Upper Respiratory Infection


Have you ever taken your child to the Emergency Room to get the diagnosis of an upper respiratory infection? Before getting too alarmed, remember that this is another name for the common cold. There are more than 200 serologically different causative agents, the most common being rhinoviruses, coronaviruses, parainfluenza virus, enteroviruses, adenovirus, influenza virus A and B, respiratory syncytial virus, and group A streptococci.

The clinical picture typically includes fever, runny nose, sneezing, and nasal congestion with clear or purulent nasal secretions, a sore throat lasting for several days, and a self-limited clinical course of 4-10 days. Streptococcal infection may be present as a seromucoid rhinitis in toddlers.

Associated symptoms may include irritability, restlessness, muscle aches. cough, eye discharge, vomiting, or diarrhea, depending on the causative agent. Otitis media with effusion, laryngotracheobronchitis, or bronchiolitis may be present.

Complications are typically attributable to bacterial superinfection and include sinusitis, cervical adenitis, mastoiditis, pertonsillar, and periorbital cellulitis, otitis media, and pneumonia.

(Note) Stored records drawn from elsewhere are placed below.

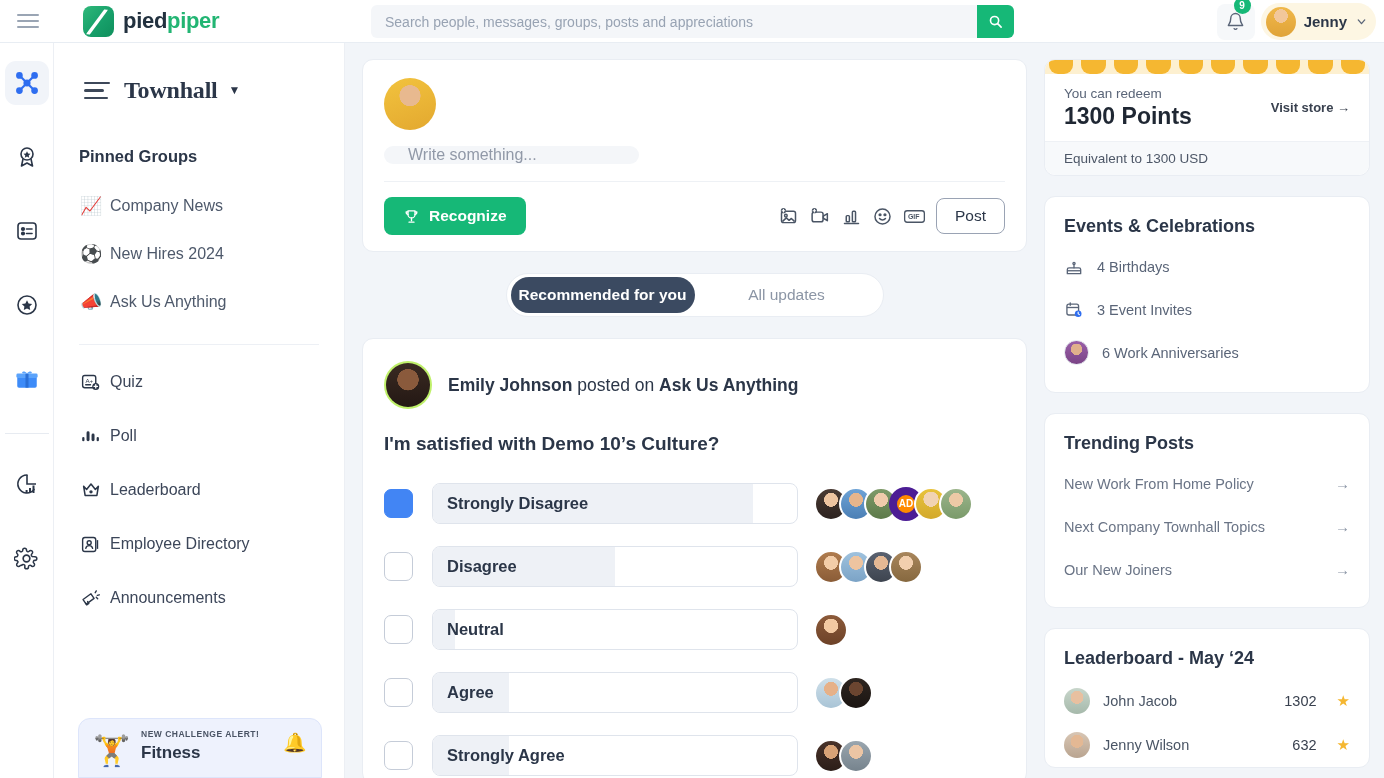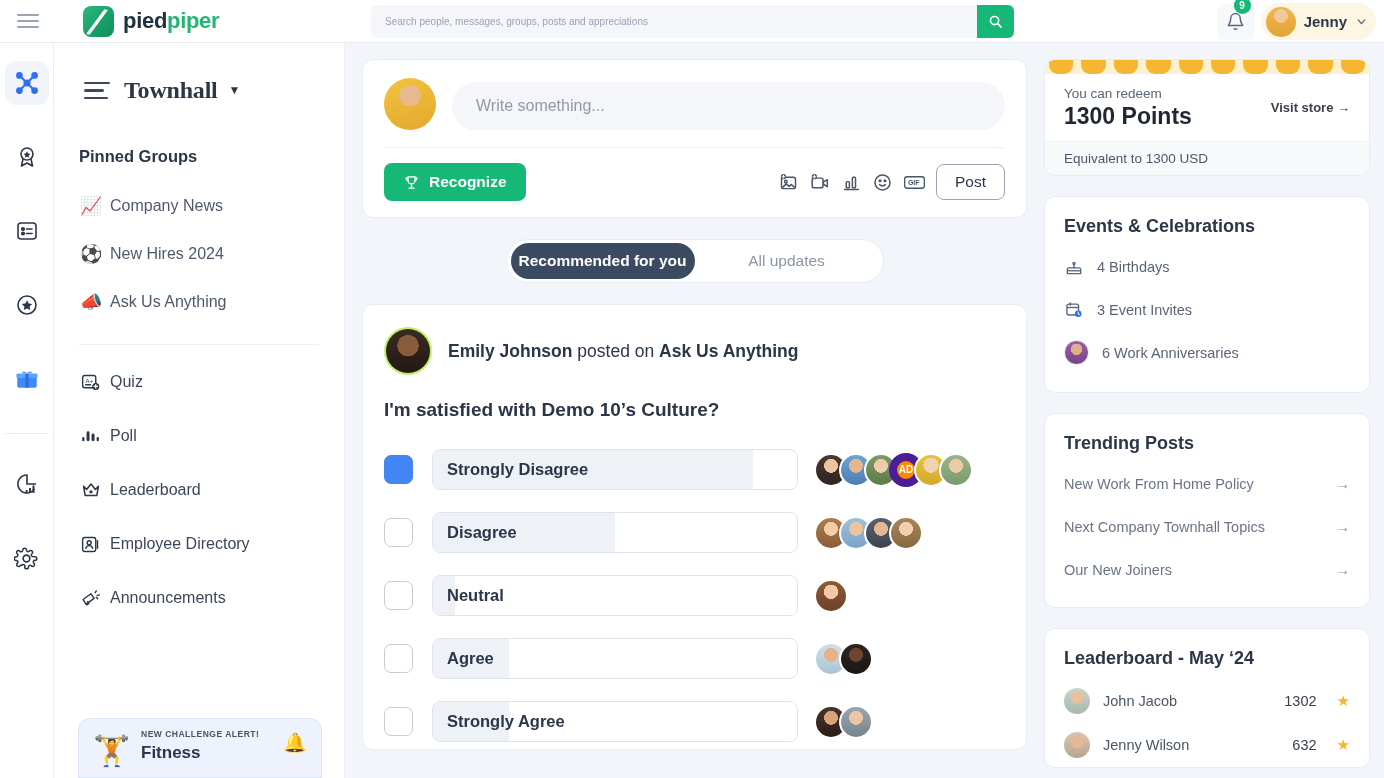--- a/index.html
+++ b/index.html
@@ -36,21 +36,21 @@
   .brand-text .b1 { color: #22313f; }
   .brand-text .b2 { color: #22b573; }
 
   .searchwrap {
     position: absolute; left: 371px; top: 5px; width: 643px; height: 33px;
     display: flex; align-items: center;
     background: #f4f6f9; border-radius: 6px; overflow: hidden;
   }
   .searchwrap input {
     flex: 1; height: 33px; border: 0; outline: 0; background: transparent;
-    font-size: 10px; color: #1d4ed8; padding: 0 14px;
+    font-size: 14px; color: #1d4ed8; padding: 0 14px;
     font-family: "Liberation Sans", sans-serif;
   }
   .searchwrap input::placeholder { color: #98a3b3; }
   .search-btn {
     width: 37px; height: 33px; background: #16b877; border: 0; cursor: pointer;
     display: flex; align-items: center; justify-content: center;
   }
 
   .top-right { position: absolute; right: 8px; top: 3px; display: flex; align-items: center; gap: 6px; }
   .bell-btn {
@@ -119,21 +119,21 @@
   .challenge .kb { position: absolute; left: 14px; top: 14px; font-size: 30px; }
   .ch-label { font-size: 8.5px; font-weight: bold; letter-spacing: .5px; color: #4a5465; }
   .ch-title { font-size: 17px; font-weight: bold; color: #2b3648; margin-top: 4px; }
   .ch-bell { position: absolute; right: 14px; top: 12px; font-size: 19px; }
 
   
   .feed { position: absolute; left: 345px; top: 43px; width: 699px; height: 735px; padding: 16px 17px 0 17px; }
   .card { background: #fff; border-radius: 11px; border: 1px solid #e9edf3; }
 
   .composer { padding: 18px 21px 16px 21px; }
-  .comp-top { display: flex; align-items: flex-end; gap: 16px; }
+  .comp-top { display: flex; align-items: flex-start; gap: 16px; flex-direction: column; }
   .comp-input {
     flex: 1; height: 48px; background: #f4f6f9; border-radius: 24px; border: 0; outline: 0;
     padding: 0 24px; font-size: 16px; color: #3c4659;
     font-family: "Liberation Sans", sans-serif;
   }
   .comp-input::placeholder { color: #9199a8; }
   .comp-sep { height: 1px; background: #eef1f5; margin: 17px 0 0 0; }
   .comp-bottom { display: flex; align-items: center; margin-top: 15px; }
   .recognize {
     display: flex; align-items: center; gap: 9px; height: 38px; padding: 0 19px;

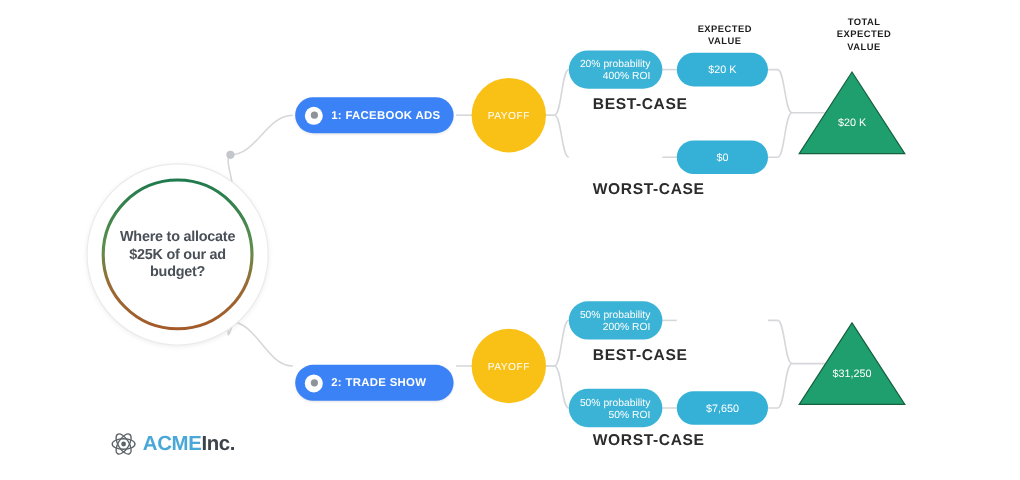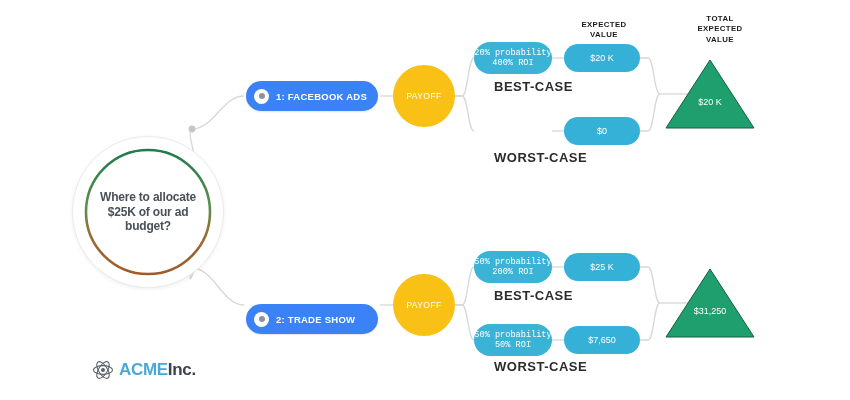--- a/index.html
+++ b/index.html
@@ -101,23 +101,22 @@
   }
 
   
   .prob-pill {
     width: 78px; height: 32px;
     border-radius: 999px;
     padding: 4px 10px;
     background: #3bb3d6;
     flex-direction: column;
     justify-content: center;
-    align-items: center;
+    align-items: flex-end;
     line-height: 1.22;
-    font-family: Liberation Mono, monospace;
   }
   .prob-pill span {
     font-size: 8.6px;
     white-space: nowrap;
     color: #ffffff;
   }
   .value-pill {
     width: 76px; height: 28px;
     border-radius: 999px;
     background: #35b1d7;
@@ -281,23 +280,20 @@
     <span class="decision-label">2: TRADE SHOW</span>
   </div>
 
   <div class="payoff" style="left:393px; top:274px;">
     <span>PAYOFF</span>
   </div>
 
   <div class="pill prob-pill" style="left:474px; top:251px;">
     <span>50% probability</span>
     <span>200% ROI</span>
-  </div>
-  <div class="pill value-pill" style="left:564px; top:253px;">
-    <span>$25 K</span>
   </div>
   <div class="case-label" style="left:494px; top:288px; width:120px;">BEST-CASE</div>
 
   <div class="pill prob-pill" style="left:474px; top:324px;">
     <span>50% probability</span>
     <span>50% ROI</span>
   </div>
   <div class="pill value-pill" style="left:564px; top:326px;">
     <span>$7,650</span>
   </div>

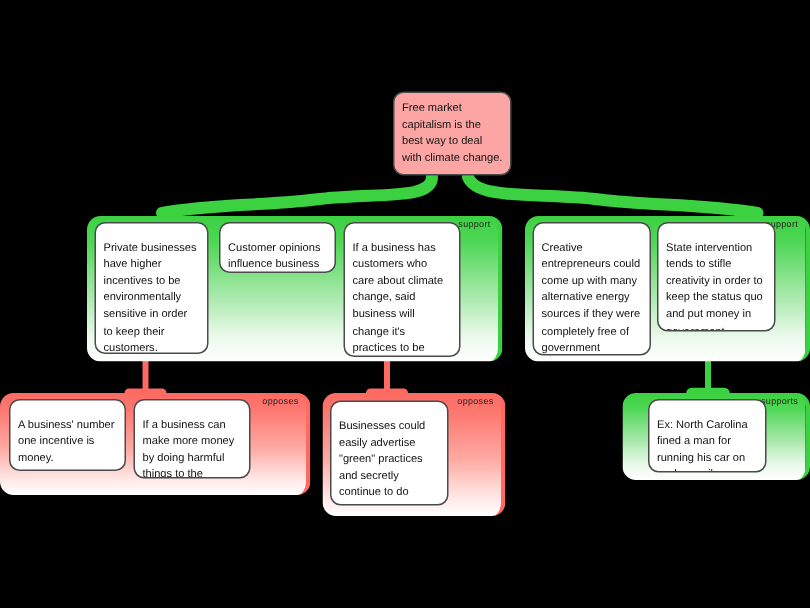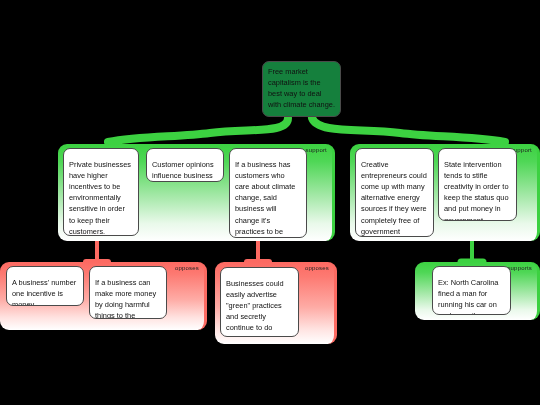--- a/index.html
+++ b/index.html
@@ -32,21 +32,21 @@
     position:absolute;box-sizing:border-box;
     background:#fff;border:1px solid #4a4a4a;border-radius:7px;
     padding:10px 5px;
     font-size:7.4px;line-height:1.5;color:#111;
     overflow:hidden;
   }
 
   
   .root{
     position:absolute;box-sizing:border-box;
-    background:#15803d;border:1px solid #4a4a4a;border-radius:7px;
+    background:#fca5a5;border:1px solid #4a4a4a;border-radius:7px;
     padding:4px 5px;font-size:7.4px;line-height:1.5;color:#111;
   }
 </style>
 </head>
 <body>
 
 <div id="canvas">
 
   <svg class="links" viewBox="0 0 540 405">
 
@@ -87,21 +87,21 @@
   <div class="card" style="left:355px;top:148px;width:79px;height:89px;">
     <span>Creative entrepreneurs could come up with many alternative energy sources if they were completely free of government regulation.</span>
   </div>
   <div class="card" style="left:438px;top:148px;width:79px;height:73px;">
     <span>State intervention tends to stifle creativity in order to keep the status quo and put money in government pockets.</span>
   </div>
 
   <div class="group oppose edge-right-red" style="left:0px;top:262px;width:207px;height:68px;">
     <span class="grouplabel">opposes</span>
   </div>
-  <div class="card" style="left:6px;top:266px;width:78px;height:40px;">
+  <div class="card" style="left:6px;top:266px;width:78px;height:48px;">
     <span>A business' number one incentive is money.</span>
   </div>
   <div class="card" style="left:89px;top:266px;width:78px;height:53px;">
     <span>If a business can make more money by doing harmful things to the environment, it will.</span>
   </div>
 
   <div class="group oppose edge-right-red" style="left:215px;top:262px;width:122px;height:82px;">
     <span class="grouplabel">opposes</span>
   </div>
   <div class="card" style="left:220px;top:267px;width:79px;height:70px;">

The treatment of nasopharyngitis consists of bed rest, increased intake of fluids, and the administration of acetaminophen or ibuprofen for pain and fever. Because of the risk if Reye's syndrome with influenza infection, aspirin should be avoided. Oral decongestants, oral antihistamine and nasal suctioning are appropriate for infants with nasal obstruction. Humidifiers and vaporizers may be useful to prevent drying of secretions.